Alla vigilia delle elezioni si parla sempre dell’astensione, analizzando previsioni ed elencando i motivi che potrebbero spingere elettori ed elettrici ad andare al mare, come disse una volta Bettino Craxi.
Alla vigilia di queste elezioni europee, le preoccupazioni sono molte. Ma che cosa direbbe un astensionista razionale, cioè una persona che volesse difendere con argomentazioni razionali la propria scelta di non andare a votare?
Le ragioni del non voto
Forse direbbe questo: «Votare è un costo e spesso non vale la pena di pagarlo, anche assumendo che eleggere uno o l’altro candidato o candidata vada a favore dei miei interessi. Come minimo, infatti, per andare a votare devo perdere un po’ di tempo per informarmi, andare alle urne, e così via. Tempo nel quale potrei fare altre cose utili o piacevoli. Ora, anche in un’elezione proporzionale come saranno le prossime europee, possono succedere tre cose. Il candidato o la candidata che vorrei votare saranno eletti anche senza il mio voto. Oppure non saranno eletti, nonostante il mio voto. Oppure ancora, saranno eletti proprio grazie al mio voto, che risulterà quello decisivo. Ma la terza ipotesi è molto improbabile. Siccome negli altri due casi il mio voto da solo è inutile o ridondante, tanto vale che vada al mare. Tanto, il mio candidato o vincerà comunque o perderà comunque. Non andando a votare, non perdo nulla e guadagno una giornata al mare».
Il voto conviene
Contro l’astensionista razionale si possono dire varie cose. I candidati che vincono con una larga base elettorale hanno più efficacia o prestigio. Quindi, ti conviene andare a votare per il tuo candidato anche se il tuo voto non è decisivo per farlo vincere. E forse chi perde di poco ha più potere di opposizione rispetto a chi raggranella pochissimi voti. Per cui, meglio andare a votare anche se il tuo voto non sarà sufficiente.

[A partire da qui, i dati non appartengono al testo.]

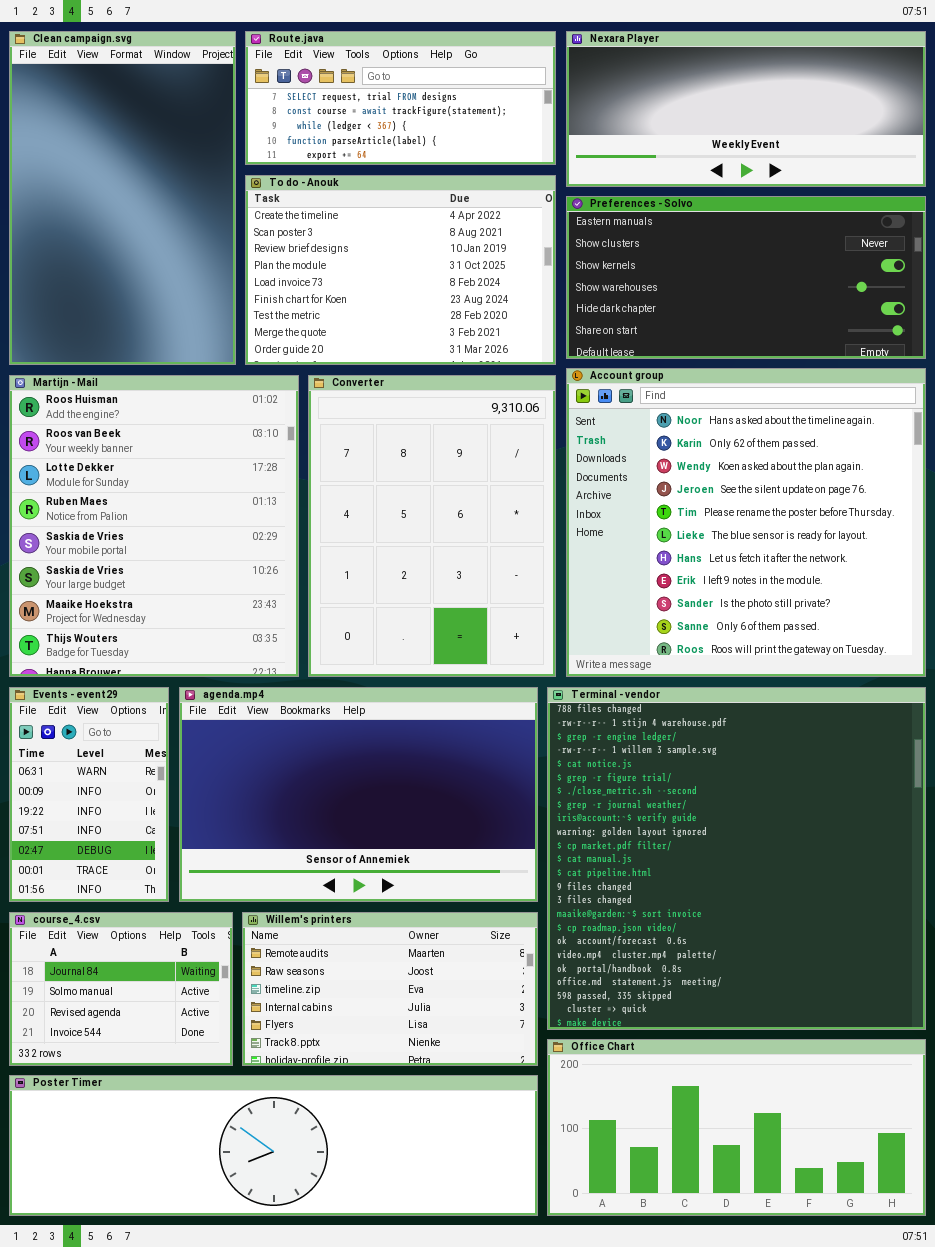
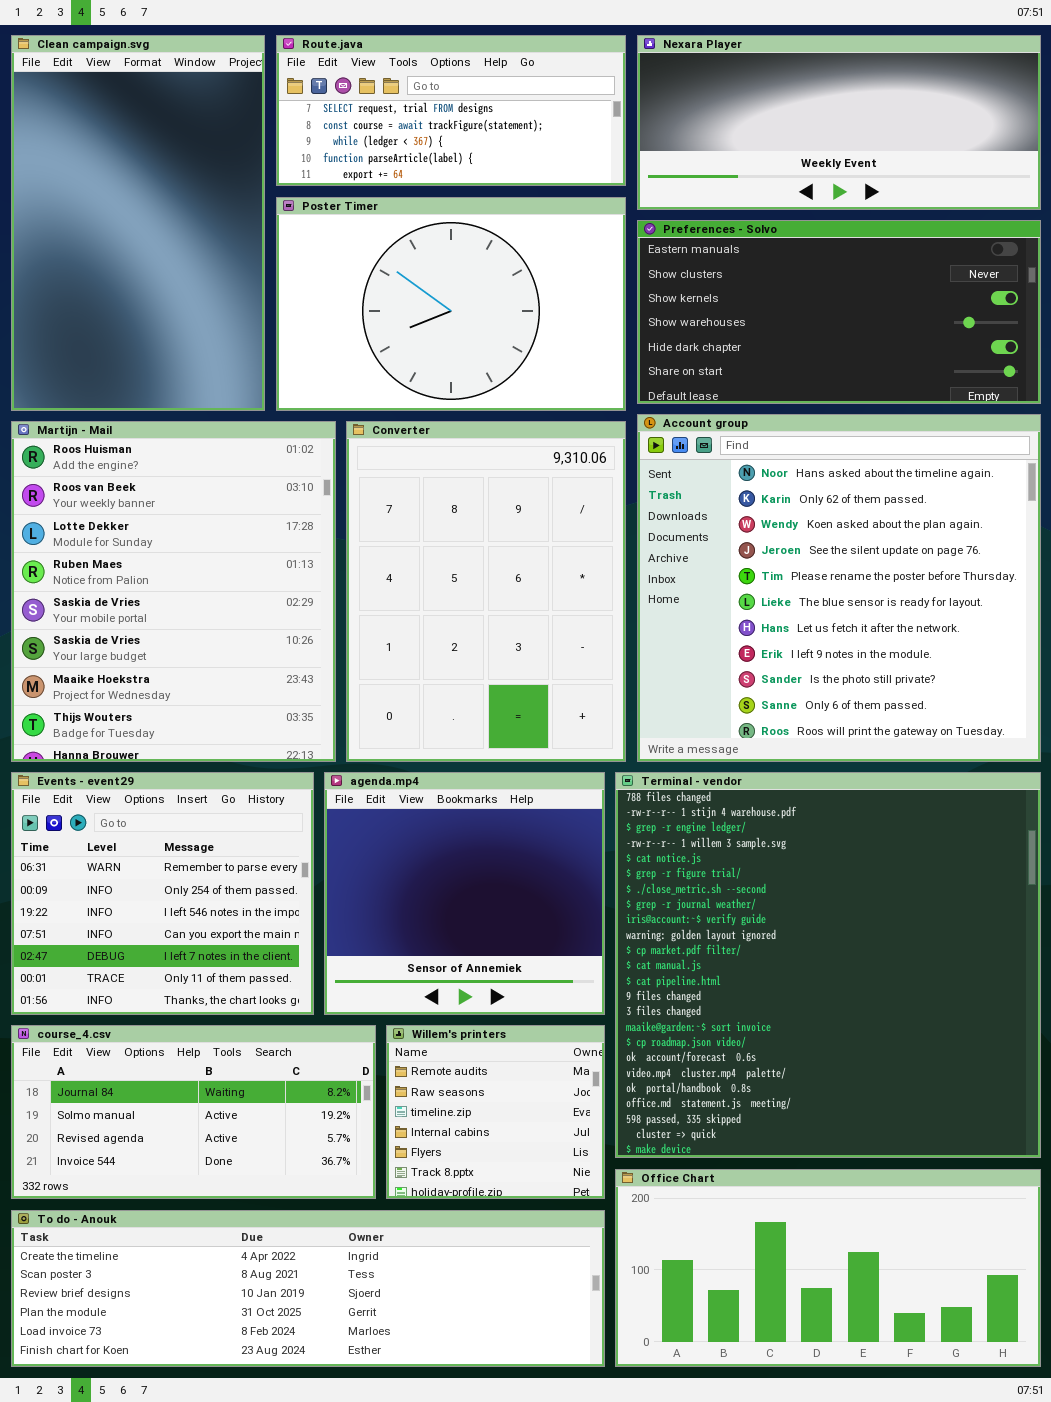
To do - Anouk: [245,175,556,365] -> [11,1210,605,1367], moved, resized
Events - event29: [9,687,169,902] -> [11,772,314,1015], resized
agenda.mp4: [179,687,538,902] -> [324,772,605,1015], resized
course_4.csv: [9,912,233,1066] -> [11,1025,376,1199], resized
Willem's printers: [242,912,538,1066] -> [386,1025,605,1199], resized
Poster Timer: [9,1075,538,1216] -> [276,197,626,411], moved, resized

E, peraltro, votare non è importante solo per determinare l’elezione di un candidato o una candidata.
Votando si esprimono idee, visioni della vita, adesioni a certe politiche. Il voto ha valore simbolico, e quindi qualsiasi voto è importante, come esercizio di libertà di pensiero. Inoltre, votare è un dovere civico e chi non lo fa mostra un colpevole disinteresse. Non votando ci si rende complici di eventuali malefatte che verranno commesse dai politici corrotti che sono stati eletti grazie all’astensione.

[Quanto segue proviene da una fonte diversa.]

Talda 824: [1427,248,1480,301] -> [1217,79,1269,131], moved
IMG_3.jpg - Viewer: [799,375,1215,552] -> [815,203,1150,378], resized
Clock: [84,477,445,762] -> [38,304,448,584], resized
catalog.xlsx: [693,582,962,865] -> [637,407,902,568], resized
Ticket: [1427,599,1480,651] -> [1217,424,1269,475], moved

Ma forse le armi dell’astensionista razionale si possono volgere contro chi le brandisce. Gli si può dire: «Per i candidati destinati a vincere, il voto di un singolo non è decisivo solo se la maggior parte degli altri elettori va a votare, perché ci sono già tanti voti a favore di quei candidati. Per i candidati destinati a perdere, il voto singolo non fa la differenza solo se pochi voti andranno comunque a quel candidato, perché la maggior parte degli altri elettori voterà per altri o non andrà a votare. In altri termini, non conviene andare a votare se molti ci andranno o se ci andranno troppo pochi. Ma come fai a sapere quanti altri elettori ed elettrici andranno a votare e quanti per il candidato che voterai tu? Ti fidi così tanto dei sondaggi?».
Rischio Tafazzi
L’astensionista razionale può permettersi di andare al mare solo se è ragionevolmente sicuro di non trovare in spiaggia molti degli altri che sostengono il suo candidato. In caso contrario, rischia di perdere l’occasione di fare la differenza, e magari di fare eleggere l’unico candidato che difenderà i suoi interessi.
D’altra parte, se l’astensionista non va a votare perché pensa che il suo candidato sia perdente, e questo lo pensano pure gli altri (magari nella sua bolla, fra i suoi amici), magari influenzati da lui, allora aumenta la probabilità che veramente il suo candidato preferito perda.
In tutti i casi, insomma, non votare è molto rischioso: rischia di avere costi superiori ai guadagni. Nessun singolo voto è decisivo. Ma nessuno può mai essere sicuro che il proprio voto non sia quello decisivo. La razionalità dell’astensionista è irrazionale, in realtà. Il furbo astensionista si rivela l’ennesimo Tafazzi.
Si può dire che anche l’astensione è un voto, un’opinione, e continuare a citare il Saggio sulla lucidità di José Saramago. Ma, se, come abbiamo detto, votare è spesso l’unico modo di fare la differenza, insieme agli altri cittadini, l’unica cosa da dire all’astensionista razionale è che il suo è un calcolo sbagliato.
Quale che sia il nostro candidato preferito, il nostro partito, l’Europa che vogliamo, dovremmo andare a sceglierlo al seggio.